3. Traditional Chinese Medicine:
Although not well studied with impetigo, TCM can be very effective at modulating the immune system, and may help keep recurrent infections in check.
- Take astragalus (Astragalus membranaceus), the root of a plant native to northern China and Inner Mongolia known for its immune-boosting effects. You can buy astragalus preparations in most health food stores. The dose is two capsules or tablets twice a day unless the product directs otherwise. Liquid extracts and tinctures are available for those who cannot take pills. Follow directions on labels.

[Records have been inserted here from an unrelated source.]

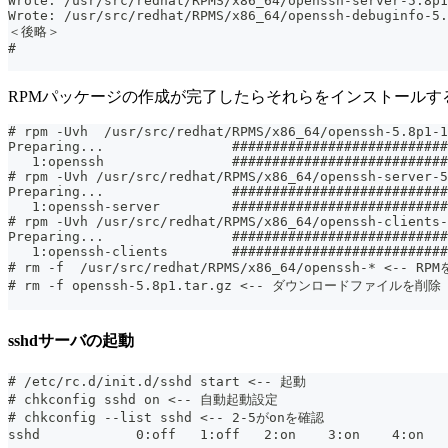
Wrote: /usr/src/redhat/RPMS/x86_64/openssh-server-5.8p1
Wrote: /usr/src/redhat/RPMS/x86_64/openssh-debuginfo-5.
＜後略＞
#
RPMパッケージの作成が完了したらそれらをインストールす
# rpm -Uvh  /usr/src/redhat/RPMS/x86_64/openssh-5.8p1-1
Preparing...                ###########################
   1:openssh                ###########################
# rpm -Uvh /usr/src/redhat/RPMS/x86_64/openssh-server-5
Preparing...                ###########################
   1:openssh-server         ###########################
# rpm -Uvh /usr/src/redhat/RPMS/x86_64/openssh-clients-
Preparing...                ###########################
   1:openssh-clients        ###########################
# rm -f  /usr/src/redhat/RPMS/x86_64/openssh-* <-- RP
# rm -f openssh-5.8p1.tar.gz <-- ダウンロードファイルを削除
sshdサーバの起動
# /etc/rc.d/init.d/sshd start <-- 起動
# chkconfig sshd on <-- 自動起動設定
# chkconfig --list sshd <-- 2-5がonを確認
sshd            0:off   1:off   2:on    3:on    4:on   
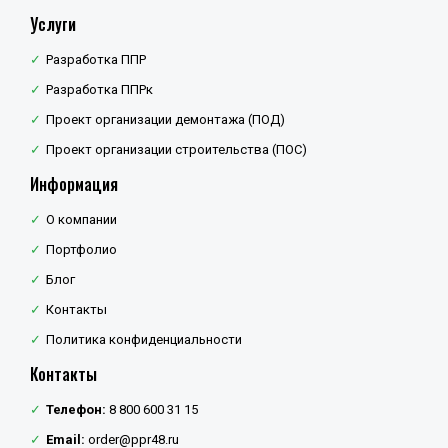
Услуги
Разработка ППР
Разработка ППРк
Проект организации демонтажа (ПОД)
Проект организации строительства (ПОС)
Информация
О компании
Портфолио
Блог
Контакты
Политика конфиденциальности
Контакты
Телефон:
8 800 600 31 15
Email:
order@ppr48.ru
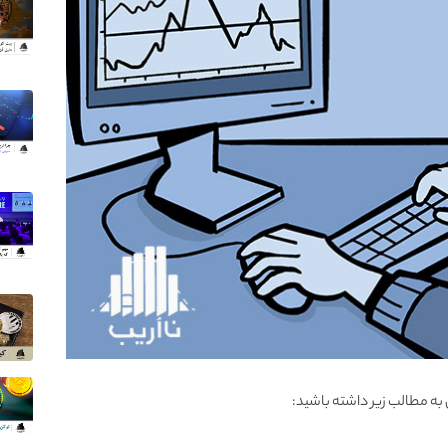
به مطالب زیر داشته باشید:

- You can also try adding raw garlic to the diet (one to two cloves a day, minced and mixed with food). Garlic is a powerful infection-fighter with natural antibiotic properties, although this might be tricky to administer to small infants and children.
- Remember to take a good probiotic supplement during and after any course of oral antibiotic therapy.
One of the main challenges with impetigo is preventing it from spreading. Children with runny noses need to have the area between the upper lip and nose kept clean as it is often colonized with staph and strep. When cuts and scrapes or other skin irritation occurs, wash the area with soapy water and consider applying antibacterial ointment. You can use Bacitracin or Neosporin. You might also try natural topicals such as tea tree or tamanu oil – available at most health food stores. They are easily absorbed, hard to remove and have excellent antibacterial properties. It is important to keep children’s fingernails clipped and clean, as well as working with them to not scratch. Avoid contact with other people or objects that might be infected. Typically, people on treatment are not contagious after 24-48 hours of therapy.
For stubborn infections that seem resistant to antibacterial therapy (particularly persistent ones can take as long as a year to clear up), you might try using medicinal honey instead. Researchers at the University of Waikato in New Zealand have found that honey’s antibacterial activity can even stop the growth of MRSA bacteria. They’ve also shown that honey has no adverse effects on healthy tissue and can be safely inserted into cavities and sinuses to clear infection. Don’t try this with ordinary supermarket honey, though, which might contain undesirable compounds. Two medicinal honeys available commercially include manuka honey from New Zealand and Medihoney from Australia.